** Opening SOURCE PASSAGE block **
RE: Mind is the brain?
March 13, 2016 at 9:08 pm
(This post was last modified: March 13, 2016 at 9:14 pm by bennyboy.)
(March 13, 2016 at 6:02 pm)little_monkey Wrote:(March 13, 2016 at 3:41 pm)bennyboy Wrote: Okay, so in science of mind, what 2 things are you correlating? Observed behaviors and/or brain function with what, exactly?Hi benny, long time no see. I'm JP (click on my blog below) from atheist.com where we had many discussions on the "immaterial". Don't know if your position has changed since then, probably not from the nature of this post... LOL.
If you say, "mind," then you might also try saying "God." Because both of those are equally observable in this Universe.
To answer your post: the correlations are done in many ways, but one of them is to look through MRI images of a brain and ask the patient to do certain things, like raise a finger, say "mama", and so on, and then correlate the parts of the brains that show any kind of activity - electrical, chemical, and so on. So, this is a mapping between activities the patient does, thinks or feels with areas of the brains that show signs something is happening.
I cannot do that with"God". It would be nice if "God" would volunteer at any hospital on this planet and let us pick his "brain" if he has one. So no, you can't correlate with God in any meaningful way that is observable as this is the only way I can differentiate a good theory from a crackpot theory - empirical, verifiable, observable evidence.
Nice to see you again! I remember you very well, and will not say what name you went by there, but I know exactly who you are (at least in the context of that other forum).
The problem is that you are making an important assumption: that a person you are studying is not a philosophical zombie. You do not actually know whether the smiling, breathing physical structure in front of you is experiencing "what it's like" to be mindful-- you accept them at their word when they say they are, but cannot know it. It is because people SEEM to you to be mindful that you accept them as so, not because of any particular observation or measurement you are capable of making. I'd argue as well that the objective world by which you are studying a person's brain SEEMS to be as you experience it, but in the end, the decision to believe that is also a philosophical assumption rather than a fact which can be made on observations. In fact, I'd say that we've learned enough through science to know that the universe cannot be as it seems.
** Closing SOURCE PASSAGE block **
** Opening PROVIDED INFORMATION block **
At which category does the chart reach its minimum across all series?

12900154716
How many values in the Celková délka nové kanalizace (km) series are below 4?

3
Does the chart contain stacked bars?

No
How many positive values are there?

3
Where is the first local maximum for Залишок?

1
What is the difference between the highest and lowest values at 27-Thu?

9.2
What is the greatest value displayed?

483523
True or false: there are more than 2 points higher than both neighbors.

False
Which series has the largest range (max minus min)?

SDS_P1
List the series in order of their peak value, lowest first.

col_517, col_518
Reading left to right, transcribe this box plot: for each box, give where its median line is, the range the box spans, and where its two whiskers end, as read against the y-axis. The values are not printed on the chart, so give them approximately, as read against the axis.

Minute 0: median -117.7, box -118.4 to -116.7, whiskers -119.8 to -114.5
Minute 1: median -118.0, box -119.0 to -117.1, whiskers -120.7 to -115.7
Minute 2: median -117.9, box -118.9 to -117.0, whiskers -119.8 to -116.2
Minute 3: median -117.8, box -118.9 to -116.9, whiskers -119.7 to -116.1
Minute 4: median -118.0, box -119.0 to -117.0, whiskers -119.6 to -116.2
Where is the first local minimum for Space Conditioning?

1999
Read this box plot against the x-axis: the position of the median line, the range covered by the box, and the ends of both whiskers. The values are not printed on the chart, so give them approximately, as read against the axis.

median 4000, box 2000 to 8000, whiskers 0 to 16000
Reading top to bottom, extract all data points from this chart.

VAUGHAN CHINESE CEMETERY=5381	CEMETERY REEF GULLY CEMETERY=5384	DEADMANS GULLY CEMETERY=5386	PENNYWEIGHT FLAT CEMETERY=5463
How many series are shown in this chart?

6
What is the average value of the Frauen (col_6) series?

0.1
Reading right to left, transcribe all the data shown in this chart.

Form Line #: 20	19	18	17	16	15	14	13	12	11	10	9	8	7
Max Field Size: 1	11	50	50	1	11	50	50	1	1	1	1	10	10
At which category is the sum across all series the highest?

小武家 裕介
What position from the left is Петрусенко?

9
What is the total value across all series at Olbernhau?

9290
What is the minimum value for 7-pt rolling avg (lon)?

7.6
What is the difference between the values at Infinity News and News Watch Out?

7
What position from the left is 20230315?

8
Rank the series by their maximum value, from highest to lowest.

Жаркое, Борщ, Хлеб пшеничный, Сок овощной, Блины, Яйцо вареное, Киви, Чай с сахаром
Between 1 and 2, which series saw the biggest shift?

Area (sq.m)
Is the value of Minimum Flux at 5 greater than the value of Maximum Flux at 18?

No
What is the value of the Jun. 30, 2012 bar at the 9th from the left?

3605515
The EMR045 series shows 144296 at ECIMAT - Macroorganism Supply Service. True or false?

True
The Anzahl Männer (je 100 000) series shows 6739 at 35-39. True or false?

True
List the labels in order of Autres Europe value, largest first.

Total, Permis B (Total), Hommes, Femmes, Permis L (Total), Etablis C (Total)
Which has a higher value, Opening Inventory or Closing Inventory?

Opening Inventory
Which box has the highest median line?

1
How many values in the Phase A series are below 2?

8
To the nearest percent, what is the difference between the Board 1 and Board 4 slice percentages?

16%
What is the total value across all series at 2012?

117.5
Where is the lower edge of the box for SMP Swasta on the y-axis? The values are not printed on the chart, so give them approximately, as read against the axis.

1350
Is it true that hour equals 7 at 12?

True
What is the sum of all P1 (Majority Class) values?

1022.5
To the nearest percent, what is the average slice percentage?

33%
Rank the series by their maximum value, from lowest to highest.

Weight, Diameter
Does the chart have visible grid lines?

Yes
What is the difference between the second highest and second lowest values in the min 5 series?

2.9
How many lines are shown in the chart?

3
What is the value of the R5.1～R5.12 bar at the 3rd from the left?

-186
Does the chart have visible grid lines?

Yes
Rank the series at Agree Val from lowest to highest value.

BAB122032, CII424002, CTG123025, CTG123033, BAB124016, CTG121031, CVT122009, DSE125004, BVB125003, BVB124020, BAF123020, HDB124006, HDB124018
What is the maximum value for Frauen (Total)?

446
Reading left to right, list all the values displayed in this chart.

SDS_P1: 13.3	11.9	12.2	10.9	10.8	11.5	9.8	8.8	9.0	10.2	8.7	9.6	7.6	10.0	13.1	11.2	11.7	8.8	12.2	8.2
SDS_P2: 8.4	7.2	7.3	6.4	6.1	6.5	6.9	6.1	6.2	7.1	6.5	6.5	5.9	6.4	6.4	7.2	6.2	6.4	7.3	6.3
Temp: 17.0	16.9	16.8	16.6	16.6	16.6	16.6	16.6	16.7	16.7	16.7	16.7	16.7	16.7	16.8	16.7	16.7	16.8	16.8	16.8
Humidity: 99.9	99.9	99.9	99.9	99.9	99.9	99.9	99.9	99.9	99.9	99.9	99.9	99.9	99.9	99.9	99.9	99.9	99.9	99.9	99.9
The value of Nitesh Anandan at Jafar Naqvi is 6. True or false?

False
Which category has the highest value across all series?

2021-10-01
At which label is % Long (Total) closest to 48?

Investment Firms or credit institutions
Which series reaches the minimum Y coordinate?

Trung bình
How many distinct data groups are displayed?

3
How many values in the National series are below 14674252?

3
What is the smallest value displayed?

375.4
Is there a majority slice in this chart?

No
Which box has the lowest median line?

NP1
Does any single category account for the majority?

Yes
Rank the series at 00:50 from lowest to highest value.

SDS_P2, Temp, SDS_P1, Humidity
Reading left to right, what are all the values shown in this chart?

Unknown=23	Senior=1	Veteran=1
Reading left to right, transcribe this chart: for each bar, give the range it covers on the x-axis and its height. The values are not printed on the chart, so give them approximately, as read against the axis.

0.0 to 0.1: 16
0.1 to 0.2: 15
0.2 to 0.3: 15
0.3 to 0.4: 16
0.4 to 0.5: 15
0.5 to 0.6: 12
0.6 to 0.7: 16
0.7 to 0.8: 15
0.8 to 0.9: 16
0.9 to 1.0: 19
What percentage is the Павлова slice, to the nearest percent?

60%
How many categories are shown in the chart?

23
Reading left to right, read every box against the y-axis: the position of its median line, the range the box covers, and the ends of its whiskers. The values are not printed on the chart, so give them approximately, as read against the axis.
** Closing PROVIDED INFORMATION block **
* TASKS AND EXERCISES *
a) Answer these questions from the forum post:
(i) On which site did little_monkey say the two had many discussions on the "immaterial"?
(ii) What two things does little_monkey give as examples of what a patient might be asked to do during MRI imaging?
(iii) What assumption does bennyboy say little_monkey is making about a person being studied?
b) Please list every quality of evidence that the forum post names as the way little_monkey tells a good theory from a crackpot theory.
This material is separate from the forum post and unrelated to it.

* RESULTS FOR EACH TASK *
a)
(i) atheist.com
(ii) Raise a finger and say "mama"
(iii) That the person is not a philosophical zombie

b) Empirical, verifiable, observable